Six years ago I hung up my goggles and retired from my days on the pool deck. Swimming is an art that takes years to master. To keep the body in motion, without losing breathe or swallowing water, all while concentrating on form, is a skill even with many years of training cannot be perfected. After 15 years of competing and training, I never imagined I would find a physical activity as fulfilling or physically intense.
So it was much to my surprise, when earlier this year I was introduced to Spinning, a stationary activity that takes place on a bicycle and requires its participants to move around in various positions while keeping both feet moving in circular motions. “Just like riding a bike,” my friend gushed after a class. “Except you don’t go anywhere.”
Afraid I wouldn’t be able to finish or, even worse, rushed out on a stretcher because of some undiagnosed heart condition, I imagined my first class to be a big failure. I’m not big on riding bikes (Lance Armstrong, I am not), and waking before the sun rises brings up exhausting memories, but when I arrived for my first class, I hid those negative fears underneath a positive veneer and faked it the entire time. What I really wanted, though, was for it to be over with before it began.
I trusted my friend wouldn’t lead me astray, thus I untucked what was left of my positive attitude and climbed onto one of the bikes near the corner of the room. “I definitely want to go unnoticed,” I thought. “This one looks like it’ll do.”
Not five minutes into the class that hope to be invisible was crushed when our instructor noticed me, the new guy, struggling to keep up. Instantly, it felt as though the scarlet letter was painted across my forehead, as she used me as an example, calling my name and forcing me to perfect my form … all during my first ride!
In those 60 minutes, my heart beat so hard I thought it was going to pump out of my chest, Temple of Doom style, while my entire body burned, ached and convulsed.
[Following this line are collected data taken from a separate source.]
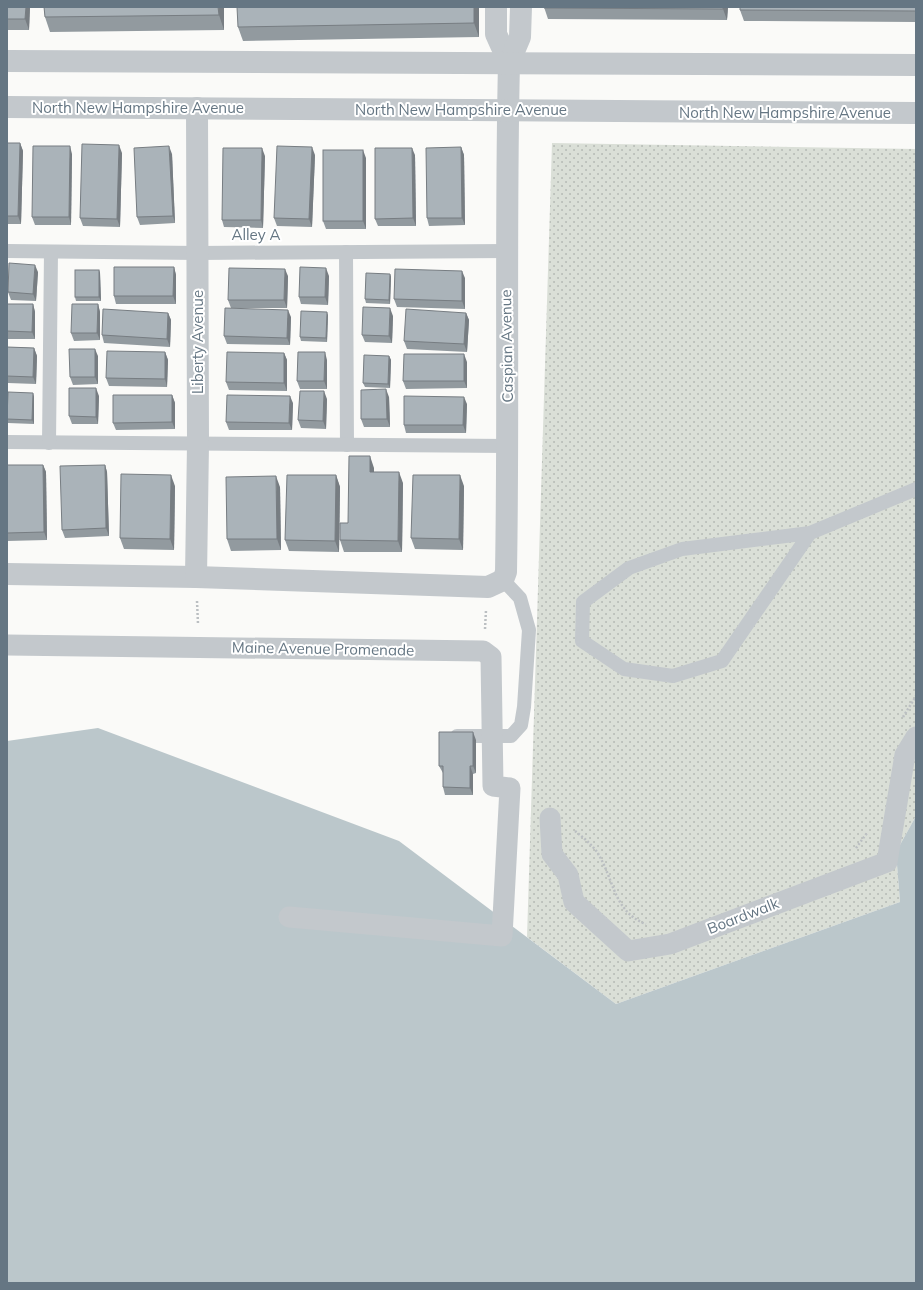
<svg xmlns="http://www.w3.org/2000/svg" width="923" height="1290" font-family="Mulish,sans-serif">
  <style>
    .grass { fill: url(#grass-dots) }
    .water { fill: #bbc7cb }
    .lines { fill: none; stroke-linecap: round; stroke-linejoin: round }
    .path { stroke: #bbbfc2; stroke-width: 2.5; stroke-dasharray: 2 2; stroke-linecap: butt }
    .service { stroke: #c3c8cc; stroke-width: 14 }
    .pedestrian { stroke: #c3c8cc; stroke-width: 21 }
    .minor { stroke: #c3c8cc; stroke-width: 22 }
    .tertiary { stroke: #c3c8cc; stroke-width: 22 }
    .wall { fill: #929a9f }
    .shaded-wall { fill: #777d82 }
    .building { fill: #aab3b9; stroke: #777d82 }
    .labels { text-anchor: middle; stroke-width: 4; stroke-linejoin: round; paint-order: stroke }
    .street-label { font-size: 15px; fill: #657683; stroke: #fff }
  </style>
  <defs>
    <pattern id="grass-dots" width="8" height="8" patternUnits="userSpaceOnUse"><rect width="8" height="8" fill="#dadfd7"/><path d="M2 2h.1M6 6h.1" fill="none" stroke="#b4b9b4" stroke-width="1.8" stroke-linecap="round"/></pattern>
  </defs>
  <rect width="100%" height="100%" fill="#fafaf8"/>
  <path class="grass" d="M552 143 916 149V816L896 852 900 902 616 1004 527 937Z"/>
  <path class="water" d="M98 728 399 841 616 1004 900 902 896 852 916 816V1283H7V741Z"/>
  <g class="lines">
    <g class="path">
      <path d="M197 601 198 624"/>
      <path d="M485 629 486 610"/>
      <path d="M903 717 916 696"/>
      <path d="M575 831C583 837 591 844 597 852 614 878 613 912 646 924"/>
      <path d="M856 848 867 833"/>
    </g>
    <g class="service">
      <path d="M7 251 198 253 506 251"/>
      <path d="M346 252 347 445"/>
      <path d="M7 442 508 446"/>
      <path d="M49 443 51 252"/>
      <path d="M810 533 722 661 673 676 624 669 582 641 583 602 629 568 682 549 810 533 916 489"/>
      <path d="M457 736H511L521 725 524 707 529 630 520 598 503 580"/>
    </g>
    <g class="pedestrian">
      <path d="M7 645 483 651 491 657 493 786 510 788 502 936 289 917"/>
      <path d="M550 818 552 854 568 875 574 902 628 951 670 944 887 862 905 755 916 737"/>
    </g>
    <g class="minor">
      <path d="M496 7V34L509 63"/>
      <path d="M7 574 196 577 488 587 503 580 506 572C509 403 505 233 509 63L520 37 521 7"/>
      <path d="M196 577 198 444 197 108"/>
    </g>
    <g class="tertiary">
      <path d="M7 61 916 65"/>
      <path d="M7 107 916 113"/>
    </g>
  </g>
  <g class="wall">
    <path d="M7 7H30L29 30H7Z"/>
    <path d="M44 7H224V30L50 32 45 17Z"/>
    <path d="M479 7V37L243 41 238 27Z"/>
    <path d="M544 7H728L727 20 548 19Z"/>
    <path d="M916 7V22L744 21 740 10Z"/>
    <path d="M7 143H20L23 151 21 224H7Z"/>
    <path d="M461 147 464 155 465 225 429 226 427 218Z"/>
    <path d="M122 153 120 227 83 226 80 218Z"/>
    <path d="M72 154 71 225H35L32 217Z"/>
    <path d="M172 154 175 223 140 225 137 217Z"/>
    <path d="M315 155 312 227 277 226 274 218Z"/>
    <path d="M415 155 416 226H378L375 219Z"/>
    <path d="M265 156 263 228 224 227 222 220Z"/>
    <path d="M366 158V229H326L323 221Z"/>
    <path d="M174 267 176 275V304H116L114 296Z"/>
    <path d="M99 270 100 273 101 301H76L75 297Z"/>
    <path d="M38 272 36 301 11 300 8 292Z"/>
    <path d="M390 274 391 277 390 304 366 303 365 299Z"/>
    <path d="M288 276 287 308H231L228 300Z"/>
    <path d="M329 276 328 305 301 304 299 297Z"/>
    <path d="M465 278V309L397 307 394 299Z"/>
    <path d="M7 304H33L35 312V339H8L7 335Z"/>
    <path d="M98 304 100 312V340L74 341 71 333Z"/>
    <path d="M168 313 171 320 170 347 104 343 102 335Z"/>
    <path d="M466 313 469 320 467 352 407 349 404 341Z"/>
    <path d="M328 315 327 342 301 341 300 337Z"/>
    <path d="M393 316 392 343 365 342 362 335Z"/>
    <path d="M291 317 290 345 227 344 224 336Z"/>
    <path d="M7 347 34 348 37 356 36 384 8 383 7 381Z"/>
    <path d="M165 352 168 360 167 387 109 386 106 378Z"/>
    <path d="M284 353 287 360V391L229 390 226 382Z"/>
    <path d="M98 356V384L73 385 70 377Z"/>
    <path d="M389 356 391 360 390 388 365 387 363 383Z"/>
    <path d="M327 360V389H300L297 381Z"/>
    <path d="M467 362V388L406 389 403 381Z"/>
    <path d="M33 393 34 397V424L8 423 7 420Z"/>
    <path d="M172 395 175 403V429L116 430 113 423Z"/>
    <path d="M99 396 98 424H72L69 416Z"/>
    <path d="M389 397 390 427H364L361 419Z"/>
    <path d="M327 399 326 429 301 428 298 420Z"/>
    <path d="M293 403 292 430H229L226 422Z"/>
    <path d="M467 404 466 433H406L404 425Z"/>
    <path d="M7 465H43L46 472 47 540 7 541Z"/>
    <path d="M105 465 107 472 109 536 65 538 62 530Z"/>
    <path d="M374 468V472L403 483 402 552H344L340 540 348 523Z"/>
    <path d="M336 475 340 487 339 552 289 551 285 540Z"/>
    <path d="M175 486 174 550 124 549 120 538Z"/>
    <path d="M464 486 463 550 415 549 411 538Z"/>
    <path d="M280 487 281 550 231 551 227 539Z"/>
    <path d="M476 740V773L473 774V795H445L443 787V773L439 766Z"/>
  </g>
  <g class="shaded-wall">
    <path d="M26 7H30L29 30 25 19Z"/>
    <path d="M218 7H224V30L219 15Z"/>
    <path d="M474 7H479V37L474 23Z"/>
    <path d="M723 7H728L727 20 723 9Z"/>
    <path d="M20 143 23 151 21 224 18 216Z"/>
    <path d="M119 145 122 153 120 227 117 219Z"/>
    <path d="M70 146 72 154 71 225 69 217Z"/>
    <path d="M169 146 172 154 175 223 173 216Z"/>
    <path d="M312 147 315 155 312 227 309 219Z"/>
    <path d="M461 147 464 155 465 225 462 218Z"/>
    <path d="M262 148 265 156 263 228 261 220Z"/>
    <path d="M412 148 415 155 416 226 413 218Z"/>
    <path d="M363 150 366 158V229L363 221Z"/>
    <path d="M35 265 38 272 36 301 33 294Z"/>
    <path d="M174 267 176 275V304L173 296Z"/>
    <path d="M326 268 329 276 328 305 325 297Z"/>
    <path d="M285 269 288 276 287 308 284 300Z"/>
    <path d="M99 270 100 273 101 301 99 297Z"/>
    <path d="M462 271 465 278V309L462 301Z"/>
    <path d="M390 274 391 277 390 304 389 300Z"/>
    <path d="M33 304 35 312V339L32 332Z"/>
    <path d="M98 304 100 312V340L97 333Z"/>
    <path d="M390 308 393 316 392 343 389 336Z"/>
    <path d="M288 310 291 317 290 345 287 338Z"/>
    <path d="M327 312 328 315 327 342 326 338Z"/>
    <path d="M168 313 171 320 170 347 167 339Z"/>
    <path d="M466 313 469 320 467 352 464 344Z"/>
    <path d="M34 348 37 356 36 384 33 377Z"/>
    <path d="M95 349 98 356V384L95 377Z"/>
    <path d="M165 352 168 360 167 387 165 379Z"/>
    <path d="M325 352 327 360V389L324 381Z"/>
    <path d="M284 353 287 360V391L284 383Z"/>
    <path d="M464 354 467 362V388L464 381Z"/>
    <path d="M389 356 391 360 390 388 388 384Z"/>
    <path d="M96 388 99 396 98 424 96 417Z"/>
    <path d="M386 389 389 397 390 427 387 419Z"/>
    <path d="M324 391 327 399 326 429 323 421Z"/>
    <path d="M33 393 34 397V424L32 420Z"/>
    <path d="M172 395 175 403V429L172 422Z"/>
    <path d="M290 396 293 403 292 430 289 423Z"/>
    <path d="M464 397 467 404 466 433 463 425Z"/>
    <path d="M370 456 374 468V483L370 472Z"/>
    <path d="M43 465 46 472 47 540 44 532Z"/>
    <path d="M105 465 107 472 109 536 106 528Z"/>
    <path d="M399 472 403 483 402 552 398 541Z"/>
    <path d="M171 475 175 486 174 550 170 539Z"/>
    <path d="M336 475 340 487 339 552 335 541Z"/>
    <path d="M460 475 464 486 463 550 459 539Z"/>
    <path d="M276 476 280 487 281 550 277 539Z"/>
    <path d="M473 732 476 740V773L473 766Z"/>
    <path d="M470 766 473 774V795L470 788Z"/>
  </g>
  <g class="building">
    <path d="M7 7H26L25 19H7Z"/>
    <path d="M44 7H218L219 15 45 17Z"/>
    <path d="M237 7H474V23L238 27Z"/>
    <path d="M544 7H723V9L544 8Z"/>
    <path d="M740 7H916V11L740 10Z"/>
    <path d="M7 143H20L18 216H7Z"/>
    <path d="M82 144 119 145 117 219 80 218Z"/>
    <path d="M33 146H70L69 217H32Z"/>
    <path d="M169 146 173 216 137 217 134 148Z"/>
    <path d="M277 146 312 147 309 219 274 218Z"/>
    <path d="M461 147 462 218H427L426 148Z"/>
    <path d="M223 148H262L261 220H222Z"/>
    <path d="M375 148H412L413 218 375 219Z"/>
    <rect x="323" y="150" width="40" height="71"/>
    <path d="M9 263 35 265 33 294 8 292Z"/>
    <path d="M114 267H174L173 296H114Z"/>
    <path d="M300 267 326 268 325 297H299Z"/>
    <path d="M229 268 285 269 284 300H228Z"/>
    <path d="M395 269 462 271V301L394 299Z"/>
    <rect x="75" y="270" width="24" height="27"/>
    <path d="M366 273 390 274 389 300 365 299Z"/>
    <path d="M7 304H33L32 332 7 331Z"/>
    <path d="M72 304H98L97 333H71Z"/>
    <path d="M363 307 390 308 389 336 362 335Z"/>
    <path d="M225 308 288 310 287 338 224 336Z"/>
    <path d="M103 309 168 313 167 339 102 335Z"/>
    <path d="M406 309 466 313 464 344 404 341Z"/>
    <path d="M301 311 327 312 326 338 300 337Z"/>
    <path d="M7 347 34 348 33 377 7 376Z"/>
    <path d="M69 349H95V377H70Z"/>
    <path d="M107 351 165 352V379L106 378Z"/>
    <path d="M227 352 284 353V383L226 382Z"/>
    <path d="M298 352H325L324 381H297Z"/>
    <path d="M404 354H464V381H403Z"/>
    <path d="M364 355 389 356 388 384 363 383Z"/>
    <path d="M69 388H96V417L69 416Z"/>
    <path d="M386 389 387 419H361V390Z"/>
    <path d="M300 391H324L323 421 298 420Z"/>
    <path d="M8 392 33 393 32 420 7 419Z"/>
    <path d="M113 395H172V422L113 423Z"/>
    <path d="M227 395 290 396 289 423 226 422Z"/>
    <path d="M404 396 464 397 463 425H404Z"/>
    <path d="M349 456H370V472H399L398 541 340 540V523H348Z"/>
    <path d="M7 465H43L44 532 7 533Z"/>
    <path d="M105 465 106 528 62 530 60 466Z"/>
    <path d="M121 474 171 475 170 539 120 538Z"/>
    <path d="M287 475H336L335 541 285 540Z"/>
    <path d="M413 475H460L459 539 411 538Z"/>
    <path d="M276 476 277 539H227L226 477Z"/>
    <path d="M439 732H473V766H470V788L443 787V766H439Z"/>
  </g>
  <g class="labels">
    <g class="street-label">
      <text x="138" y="113">North New Hampshire Avenue</text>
      <text x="461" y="115">North New Hampshire Avenue</text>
      <text x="785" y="118">North New Hampshire Avenue</text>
      <text x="256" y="240">Alley A</text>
      <text transform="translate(198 342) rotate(-90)" y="5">Liberty Avenue</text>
      <text transform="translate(507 346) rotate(-91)" y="5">Caspian Avenue</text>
      <text transform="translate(323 649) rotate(1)" y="5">Maine Avenue Promenade</text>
      <text transform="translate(743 916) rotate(-21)" y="5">Boardwalk</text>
    </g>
  </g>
  <rect width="923" height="1290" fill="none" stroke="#657683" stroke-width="16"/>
</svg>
As the others spinners danced around their saddles with ease, poise and athleticism, I stayed steady on the course, pushing one foot after the other, until it was over. (And boy was I glad when it was!)
As we walked out, dizzy and exhausted, I confessed to my friend that spinning was the hardest training I had ever experienced. Months later and after countless classes, I still believe it’s the hardest type of cardiovascular training. Period.
Today even when the brisk morning air bites my naked skin and the call of my warm bed is louder than any radio alarm clock, I crawl out of bed, put on my clothes and head for the door. All so I can show up to class and sweat out my funk!